MANCHESTER UNITED during the 90's and noughties were a revered team in English football. They conquered all around them year after year, but one Dubliner who joined the club as a 15-year-old in 1996 revealed how the then Manchester captain had his back against teammate Nicky Butt.
Kevin Grogan joined the club on a full-time basis back in 1996 and would then become part of Brian Kerr's U16 team which won the European Championship.
The Dubliners career was halted by numerous injuries. These included a pelvis problem that forced the teenager into early retirement on his 21st birthday. He tried to make a second go of it at clubs like Millwall and in the League of Ireland with St Pat's and Bray Wanderers, but called it day after.
Grogan spoke to the Long Hall podcast about his time at Manchester United and revealed that Roy Keane proved to be a friendly face.
"I went back to train for a week,"
"Just randomly, Roy Keane happened to be on the plane. He was in Ireland for some reason. I hadn't seen him in about a year. I was young and shy, didn't know if he'd remember me.
"To be fair, he touched me on the back and said, 'How are you keeping, Kev? I hear you're doing really well with UCD'. He waited for me on the other side of the plane, and offered me a lift home.
"The first day, I trained with the youths, the second with the reserves, and the third day I was with the first team. At the start of training, you'd do a bit of keep ball. We were doing one touch, piggy in the middle.
"I just remember Nicky Butt absolutely pinging the ball at me. It was impossible for me to control it with one touch. It bounced off me. I went to go into the middle to grab the bib. Roy Keane stepped in and said to Nicky Butt, 'Don't ever do that to him again'. He told me, 'Do not take that big'. It was nice to have someone like that having your back.

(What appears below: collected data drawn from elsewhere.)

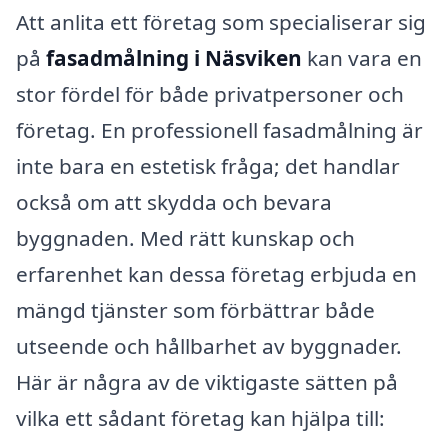
Att anlita ett företag som specialiserar sig
på
fasadmålning i Näsviken
kan vara en
stor fördel för både privatpersoner och
företag. En professionell fasadmålning är
inte bara en estetisk fråga; det handlar
också om att skydda och bevara
byggnaden. Med rätt kunskap och
erfarenhet kan dessa företag erbjuda en
mängd tjänster som förbättrar både
utseende och hållbarhet av byggnader.
Här är några av de viktigaste sätten på
vilka ett sådant företag kan hjälpa till:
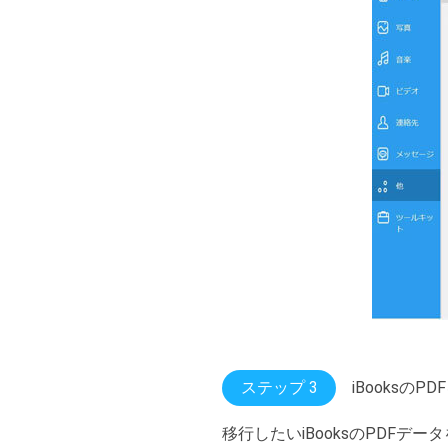
ステップ 3
iBooksのP
移行したいiBooksのPDFデ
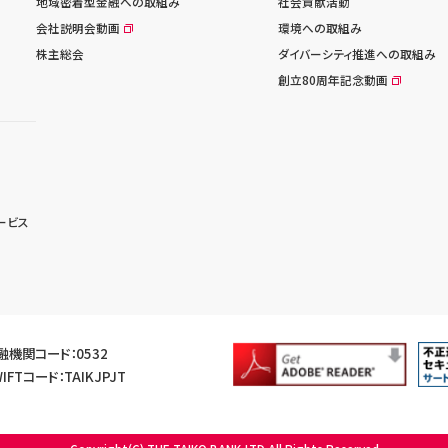
地域密着型金融への取組み
社会貢献活動
会社説明会動画
環境への取組み
株主総会
ダイバーシティ推進への取組み
創立80周年記念動画
ービス
融機関コード：0532
IFTコード：TAIKJPJT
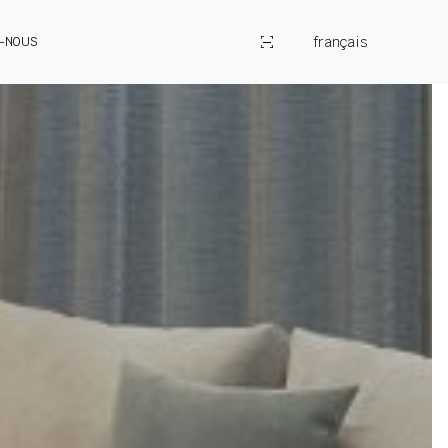
français
Z-NOUS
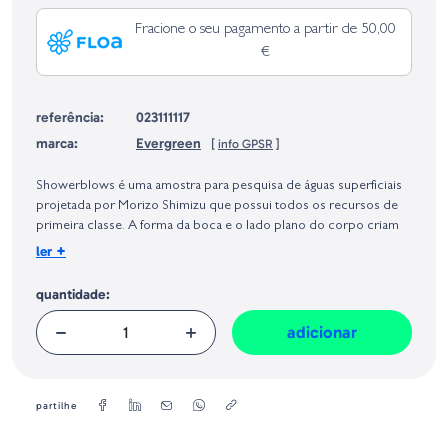
Fracione o seu pagamento a partir de 50,00
€
referência:
023111117
marca:
Evergreen
[
info GPSR
]
Identificação do fabricante e/ou empresa responsável da venda na União
Europeia, dos produtos da marca, conforme requerido no Regulamento
Showerblows é uma amostra para pesquisa de águas superficiais
Geral sobre a Segurança dos Produtos (GPSR):
projetada por Morizo Shimizu que possui todos os recursos de
primeira classe. A forma da boca e o lado plano do corpo criam
fortes bolhas de água. Dentro do corpo, há bolas de tungstênio de
+
ler
grande diâmetro que, juntamente com bolhas de água, atraem os
predadores mesmo à distância. Graças à sua dimênsão e
quantidade:
disposição dos pesos internos adequadamente equilibrados, os
Showerblows permite longas projecções e exploram uma grande
adicionar
área de pesca, mesmo com ventos cruzados.
Tamanho: 12,5 cm
Peso: 26 g
partilhe
Tipo: Flotoante / Topwater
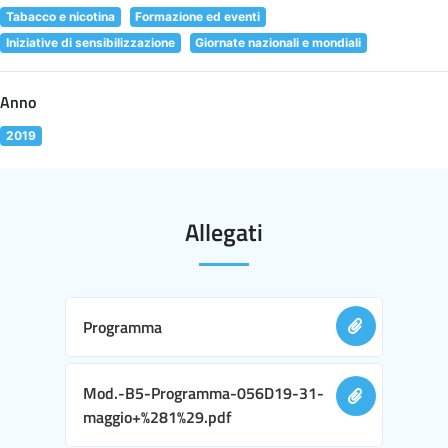
Tabacco e nicotina
Formazione ed eventi
Iniziative di sensibilizzazione
Giornate nazionali e mondiali
Anno
2019
Allegati
Programma
Mod.-B5-Programma-056D19-31-
maggio+%281%29.pdf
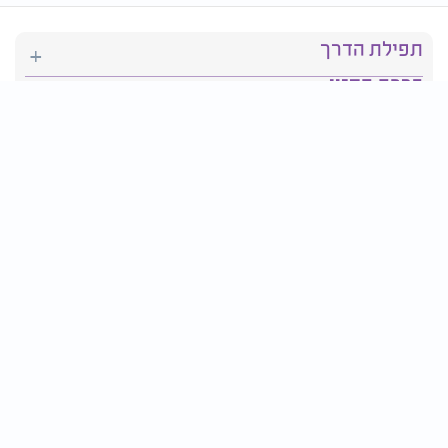
תפילת הדרך
ברכת המזון
יהדות
סידור תפילה
בריאות
חגים ומועדים
פרטים ליצירת קשר:
טלפון : 2610*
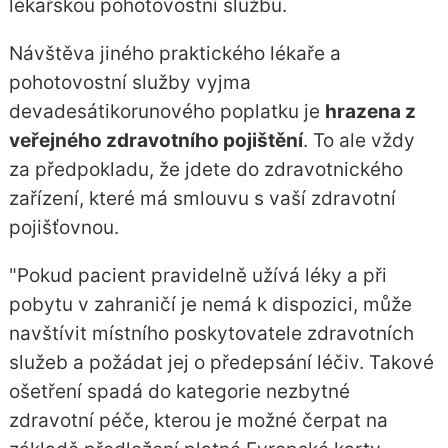
lékařskou pohotovostní službu.
Návštěva jiného praktického lékaře a
pohotovostní služby vyjma
devadesátikorunového poplatku je
hrazena z
veřejného zdravotního pojištění
. To ale vždy
za předpokladu, že jdete do zdravotnického
zařízení, které má smlouvu s vaší zdravotní
pojišťovnou.
"Pokud pacient pravidelně užívá léky a při
pobytu v zahraničí je nemá k dispozici, může
navštívit místního poskytovatele zdravotních
služeb a požádat jej o předepsání léčiv. Takové
ošetření spadá do kategorie nezbytné
zdravotní péče, kterou je možné čerpat na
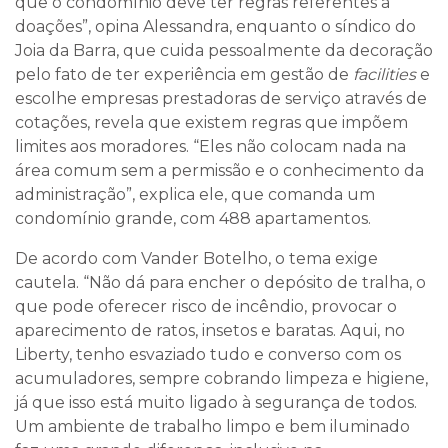
que o condomínio deve ter regras referentes a
doações”, opina Alessandra, enquanto o síndico do
Joia da Barra, que cuida pessoalmente da decoração
pelo fato de ter experiência em gestão de
facilities
e
escolhe empresas prestadoras de serviço através de
cotações, revela que existem regras que impõem
limites aos moradores. “Eles não colocam nada na
área comum sem a permissão e o conhecimento da
administração”, explica ele, que comanda um
condomínio grande, com 488 apartamentos.
De acordo com Vander Botelho, o tema exige
cautela. “Não dá para encher o depósito de tralha, o
que pode oferecer risco de incêndio, provocar o
aparecimento de ratos, insetos e baratas. Aqui, no
Liberty, tenho esvaziado tudo e converso com os
acumuladores, sempre cobrando limpeza e higiene,
já que isso está muito ligado à segurança de todos.
Um ambiente de trabalho limpo e bem iluminado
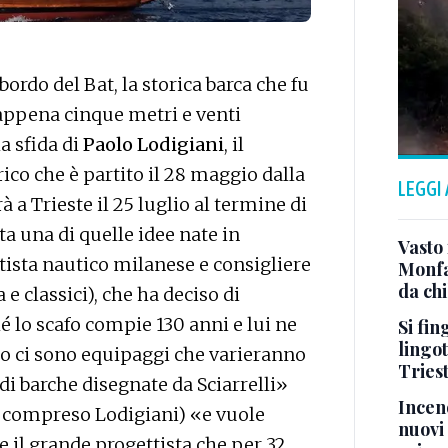
ordo del Bat, la storica barca che fu
i appena cinque metri e venti
la sfida di
Paolo Lodigiani
, il
ico che è partito il 28 maggio dalla
LEGGI
 a Trieste il 25 luglio al termine di
ta una di quelle idee nate in
Vasto 
ista nautico milanese e consigliere
Monfa
da chi
e classici), che ha deciso di
 lo scafo compie 130 anni e lui ne
Si fin
lingot
io ci sono equipaggi che varieranno
Tries
i barche disegnate da Sciarrelli»
Incend
e compreso Lodigiani) «e vuole
nuovi 
il grande progettista che per 32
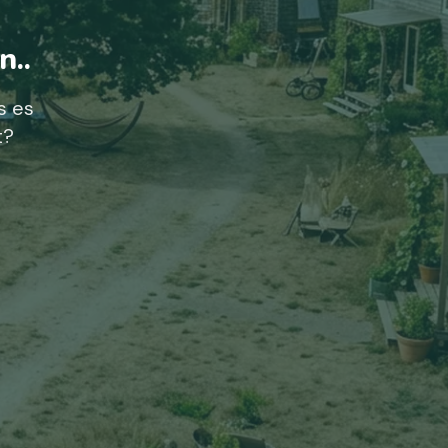
n..
s es
t?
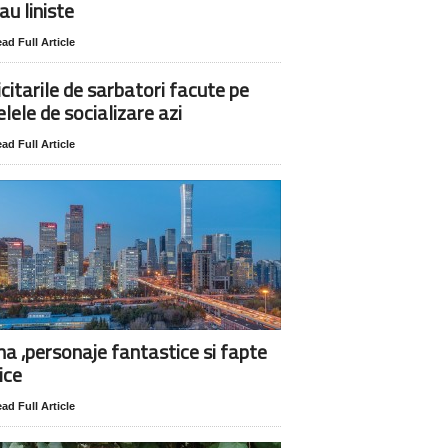
au liniste
ad Full Article
icitarile de sarbatori facute pe
elele de socializare azi
ad Full Article
na ,personaje fantastice si fapte
ice
ad Full Article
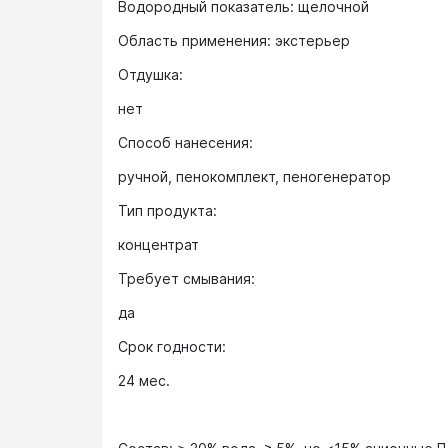
Водородный показатель: щелочной
Область применения: экстерьер
Отдушка:
нет
Способ нанесения:
ручной, пенокомплект, пеногенератор
Тип продукта:
концентрат
Требует смывания:
да
Срок годности:
24 мес.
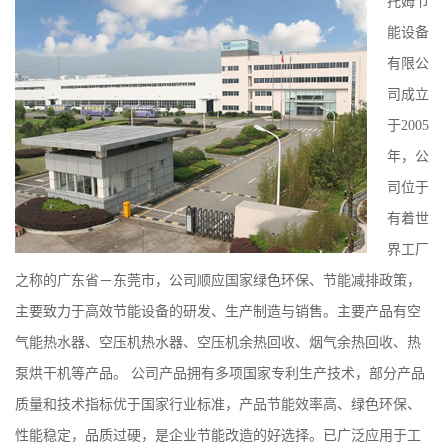
托姆节
能设备
有限公
司成立
于2005
年，公
司位于
有着世
界工厂
之称的广东省－东莞市，公司顺应国家绿色环保、节能减排政策，
主要致力于高效节能设备的研发、生产制造与销售。主要产品有空
气能热水器、空压机热水器、空压机余热回收、烟气余热回收、热
泵烘干机等产品。 公司产品拥有多项国家专利生产技术，部分产品
质量和技术指标优于国家行业标准，产品节能效率高、绿色环保、
性能稳定，品质过硬，是企业节能改造的好选择。已广泛应用于工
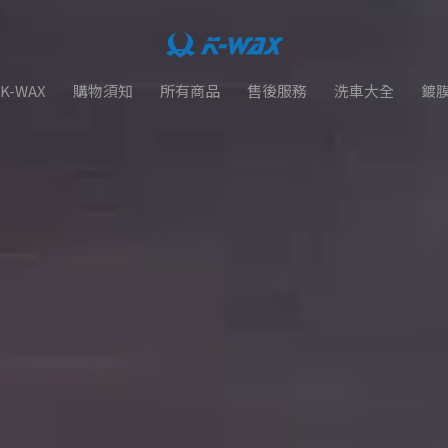
K-WAX
購物須知
所有商品
售後服務
洗車大全
鍍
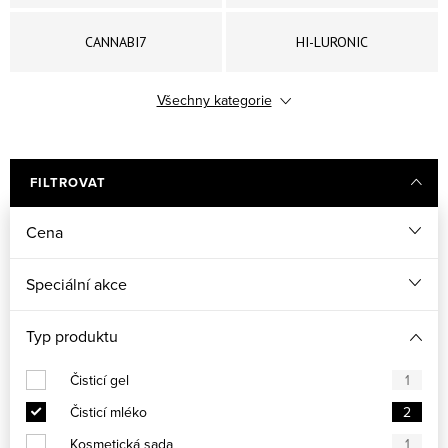
CANNABI7
HI-LURONIC
Všechny kategorie
MULTIVIT GLOW
PHYTO-RETIN
FILTROVAT
Cena
Speciální akce
Typ produktu
Čisticí gel
1
Čisticí mléko
2
Kosmetická sada
1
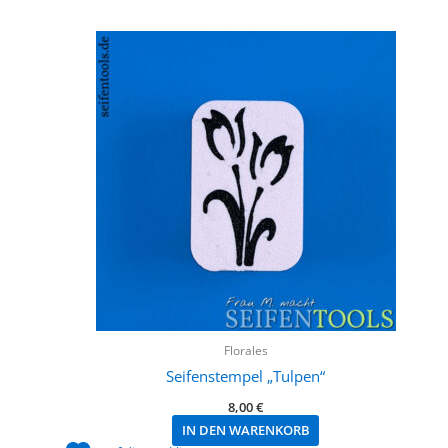
Florales
Seifenstempel „Tulpen“
8,00
€
IN DEN WARENKORB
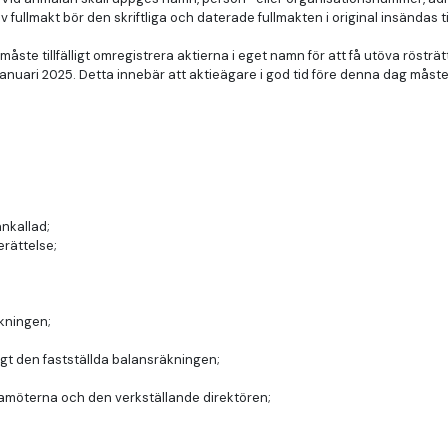
ullmakt bör den skriftliga och daterade fullmakten i original insändas til
 måste tillfälligt omregistrera aktierna i eget namn för att få utöva röstr
nuari 2025. Detta innebär att aktieägare i god tid före denna dag måste
nkallad;
rättelse;
äkningen;
igt den fastställda balansräkningen;
damöterna och den verkställande direktören;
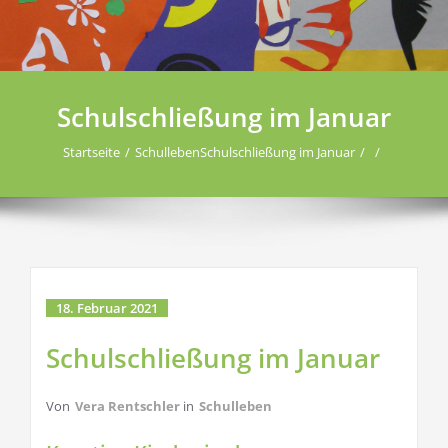
Schulschließung im Januar
Startseite
Schulleben
Schulschließung im Januar
18. Februar 2021
Schulschließung im Januar
Von
Vera Rentschler
in
Schulleben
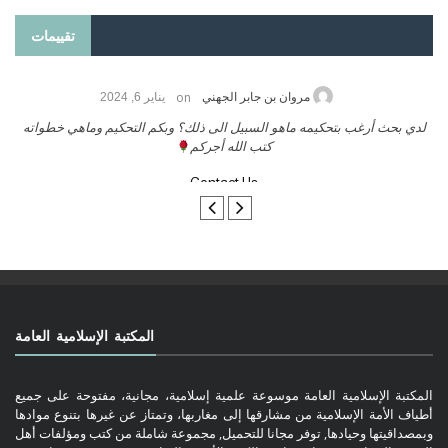
تقييمات
on
حامد الزريقي
يناير 25, 2026
السلام عليكم ورحمة الله وبركاتة أرغب بنشر كتابي معكم
لد
تواصل معنا
المكتبة الإسلامية العامة
المكتبة الإسلامية العامة موسوعة علمية إسلامية، مجانية، مفتوحة على جميع
أطياف الأمة الإسلامية من مشارقها إلى مغاربها، وتمتاز عن غيرها بتنوع موادها
وبمصداقيتها وحيادها, توفر مجانا للتحميل, مجموعة شاملة من كتب ومؤلفات أهل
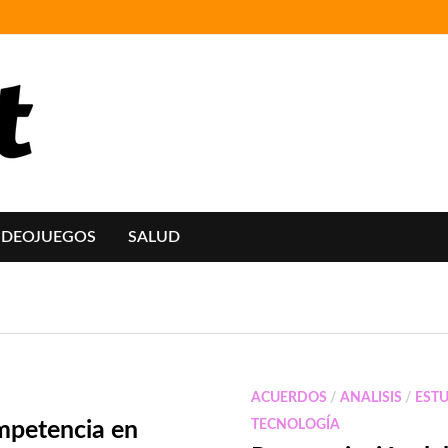
IDEOJUEGOS
SALUD
ACUERDOS
/
ANALISIS
/
EST
mpetencia en
TECNOLOGÍA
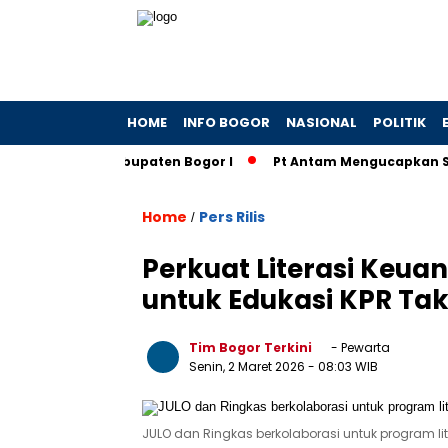
HOME
INFO BOGOR
NASIONAL
POLITIK
i Kantah Kabupaten Bogor I
Pt Antam Mengucapkan Selamat
Home
Pers Rilis
/
Perkuat Literasi Keu
untuk Edukasi KPR Tak
Tim Bogor Terkini
- Pewarta
Senin, 2 Maret 2026
- 08:03 WIB
JULO dan Ringkas berkolaborasi untuk program lit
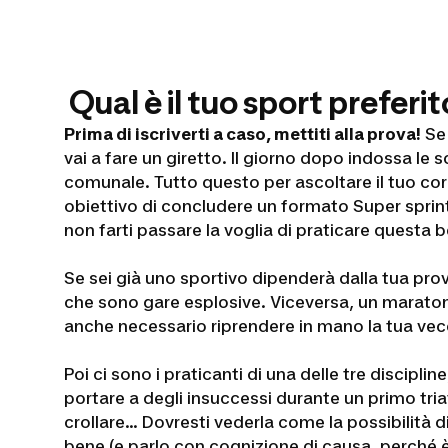
Qual è il tuo sport preferi
Prima di iscriverti a caso, mettiti alla prova!
Se 
vai a fare un giretto. Il giorno dopo indossa le 
comunale. Tutto questo per ascoltare il tuo corpo 
obiettivo di concludere un formato Super sprint o
non farti passare la voglia di praticare questa be
Se sei già uno sportivo dipenderà dalla tua pro
che sono gare esplosive. Viceversa, un maratone
anche necessario riprendere in mano la tua vecchi
Poi ci sono i praticanti di una delle tre discipl
portare a degli insuccessi durante un primo tria
crollare... Dovresti vederla come la possibilità 
bene (e parlo con cognizione di causa, perché 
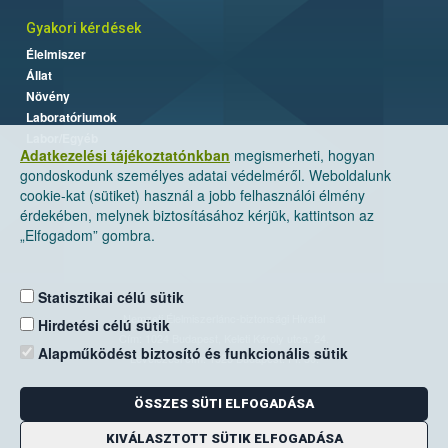
Gyakori kérdések
Élelmiszer
Állat
Növény
Laboratóriumok
Labor/Egyéb
Adatkezelési tájékoztatónkban
megismerheti, hogyan
gondoskodunk személyes adatai védelméről. Weboldalunk
cookie-kat (sütiket) használ a jobb felhasználói élmény
érdekében, melynek biztosításához kérjük, kattintson az
„Elfogadom” gombra.
Statisztikai célú sütik
Nemzeti Élelmiszerlánc-biztonsági Hivatal
Hirdetési célú sütik
Cím: 1024 Budapest, Keleti Károly utca. 24.
Alapműködést biztosító és funkcionális sütik
Levelezési cím: 1525 Budapest. Pf. 30.
ÖSSZES SÜTI ELFOGADÁSA
E-mail:
ugyfelszolgalat@nebih.gov.hu
Zöld szám: 06-80/263-244
KIVÁLASZTOTT SÜTIK ELFOGADÁSA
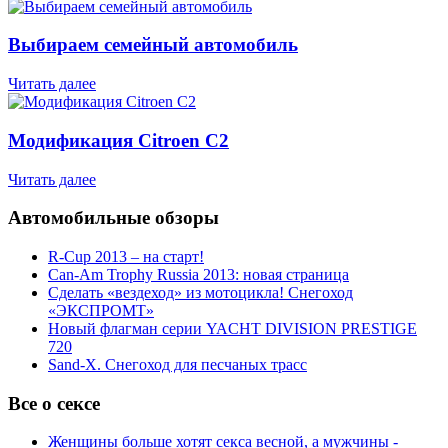
Выбираем семейный автомобиль
Читать далее
Модификация Citroen С2
Читать далее
Автомобильные обзоры
R-Cup 2013 – на старт!
Can-Am Trophy Russia 2013: новая страница
Сделать «вездеход» из мотоцикла! Снегоход
«ЭКСПРОМТ»
Новый флагман серии YACHT DIVISION PRESTIGE
720
Sand-X. Снегоход для песчаных трасс
Все о сексе
Женщины больше хотят секса весной, а мужчины -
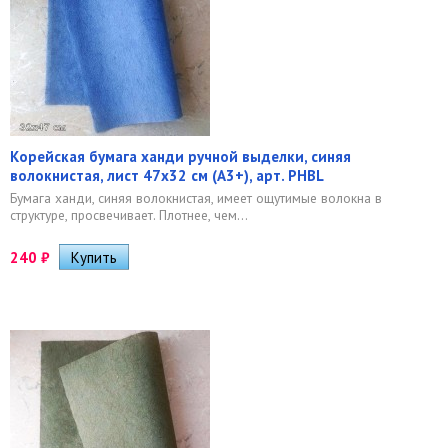
Корейская бумага ханди ручной выделки, синяя
волокнистая, лист 47х32 см (А3+), арт. PHBL
​Бумага ханди, синяя волокнистая, имеет ощутимые волокна в
структуре, просвечивает. Плотнее, чем...
240
₽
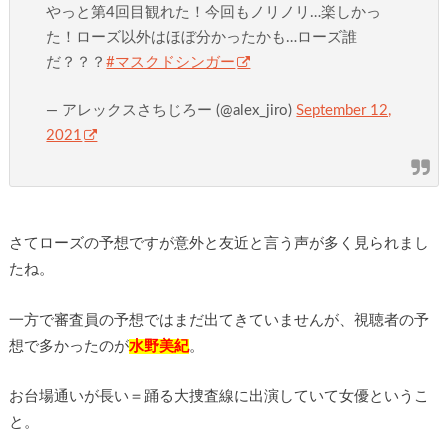
やっと第4回目観れた！今回もノリノリ…楽しかっ
た！ローズ以外はほぼ分かったかも…ローズ誰
だ？？？
#マスクドシンガー
— アレックスさちじろー (@alex_jiro)
September 12,
2021
さてローズの予想ですが意外と友近と言う声が多く見られまし
たね。
一方で審査員の予想ではまだ出てきていませんが、視聴者の予
想で多かったのが
水野美紀
。
お台場通いが長い＝踊る大捜査線に出演していて女優というこ
と。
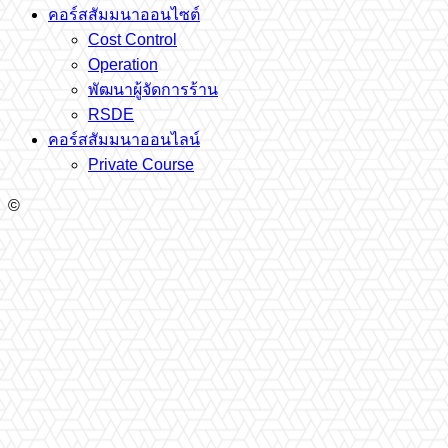
คอร์สสัมมนาออนไซต์
Cost Control
Operation
พัฒนาผู้จัดการร้าน
RSDE
คอร์สสัมมนาออนไลน์
Private Course
©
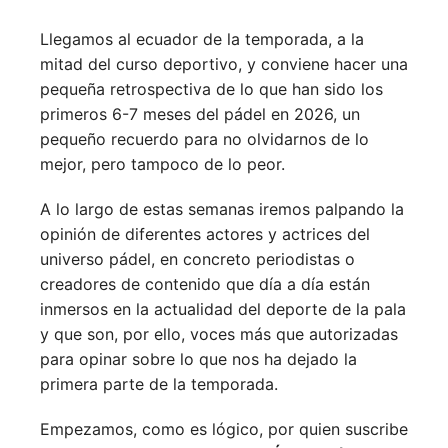
Llegamos al ecuador de la temporada, a la
mitad del curso deportivo, y conviene hacer una
pequeña retrospectiva de lo que han sido los
primeros 6-7 meses del pádel en 2026, un
pequeño recuerdo para no olvidarnos de lo
mejor, pero tampoco de lo peor.
A lo largo de estas semanas iremos palpando la
opinión de diferentes actores y actrices del
universo pádel, en concreto periodistas o
creadores de contenido que día a día están
inmersos en la actualidad del deporte de la pala
y que son, por ello, voces más que autorizadas
para opinar sobre lo que nos ha dejado la
primera parte de la temporada.
Empezamos, como es lógico, por quien suscribe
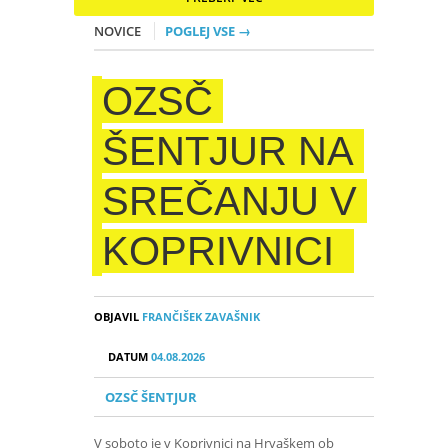
NOVICE
POGLEJ VSE →
OZSČ
ŠENTJUR NA
SREČANJU V
KOPRIVNICI
OBJAVIL
FRANČIŠEK ZAVAŠNIK
DATUM
04.08.2026
OZSČ ŠENTJUR
V soboto je v Koprivnici na Hrvaškem ob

"I met him in the car park that day again. He asked if I needed a lift. I said I was fine because I was going with John O'Shea.
"People have this perception of him but he was great fun around the training ground. [High] standards, yes, demanding, yes. He was a decent guy."
Grogan also described Alex Ferguson as being the nicest man you could meet. That changed one day when the 15-year-old saw the manager berating someone on the training ground stairs.
"He had this amazing knack of remembering names, whether it was schoolboy players at 8, 9, 10, 11 or parents or staff," Grogan said regarding Ferguson.
"He just knew everyone's name. It was a massive trait because it made everyone feel part of it.
"I remember one time Alex Ferguson stopped our training session with the youth team. He brought us over to the first team, just to talk us through why these players are in the first team.
"The first thing he said was, 'Look at Roy Keane. He never gives the ball away. He's a percentage player'. Literally the first time Roy Keane got the ball, he gave it away. Everyone just started laughing."
Grogan now lives in the US where he runs Kevin Grogan Soccer.